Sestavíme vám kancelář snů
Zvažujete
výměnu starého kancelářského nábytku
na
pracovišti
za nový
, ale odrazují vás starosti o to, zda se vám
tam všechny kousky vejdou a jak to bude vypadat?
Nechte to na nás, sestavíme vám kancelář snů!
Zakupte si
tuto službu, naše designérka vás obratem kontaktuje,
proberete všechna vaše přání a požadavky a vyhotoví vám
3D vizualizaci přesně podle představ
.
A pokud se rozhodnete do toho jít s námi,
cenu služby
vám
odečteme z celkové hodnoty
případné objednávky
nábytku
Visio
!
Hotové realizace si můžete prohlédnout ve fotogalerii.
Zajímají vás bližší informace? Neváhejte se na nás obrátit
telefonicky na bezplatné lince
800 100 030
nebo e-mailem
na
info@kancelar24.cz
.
.....
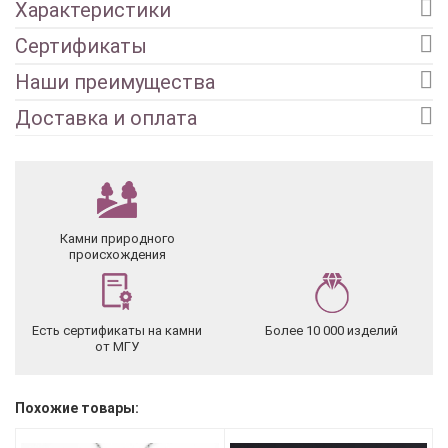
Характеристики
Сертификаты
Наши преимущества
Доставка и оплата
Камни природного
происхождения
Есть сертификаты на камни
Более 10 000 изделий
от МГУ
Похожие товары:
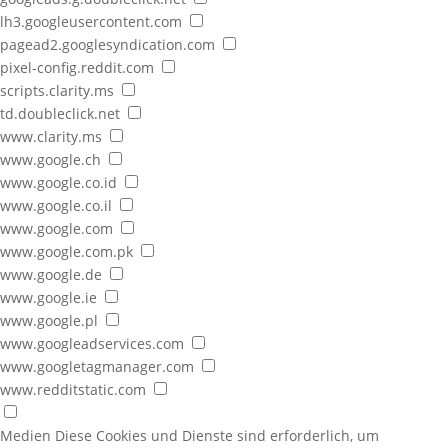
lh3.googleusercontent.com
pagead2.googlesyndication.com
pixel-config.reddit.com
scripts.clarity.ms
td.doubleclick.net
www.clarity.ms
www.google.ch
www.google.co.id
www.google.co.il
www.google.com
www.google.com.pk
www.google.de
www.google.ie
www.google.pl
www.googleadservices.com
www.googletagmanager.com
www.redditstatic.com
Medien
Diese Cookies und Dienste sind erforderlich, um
.....
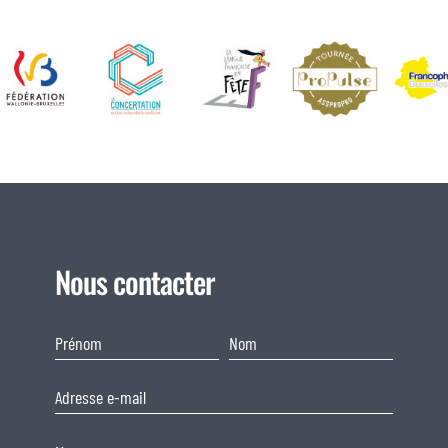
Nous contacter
.....
TASK REQUIREMENTS:
Search the entries for the word "nábytku", then list each line that holds it.

TASK RESULT:
výměnu starého kancelářského nábytku
nábytku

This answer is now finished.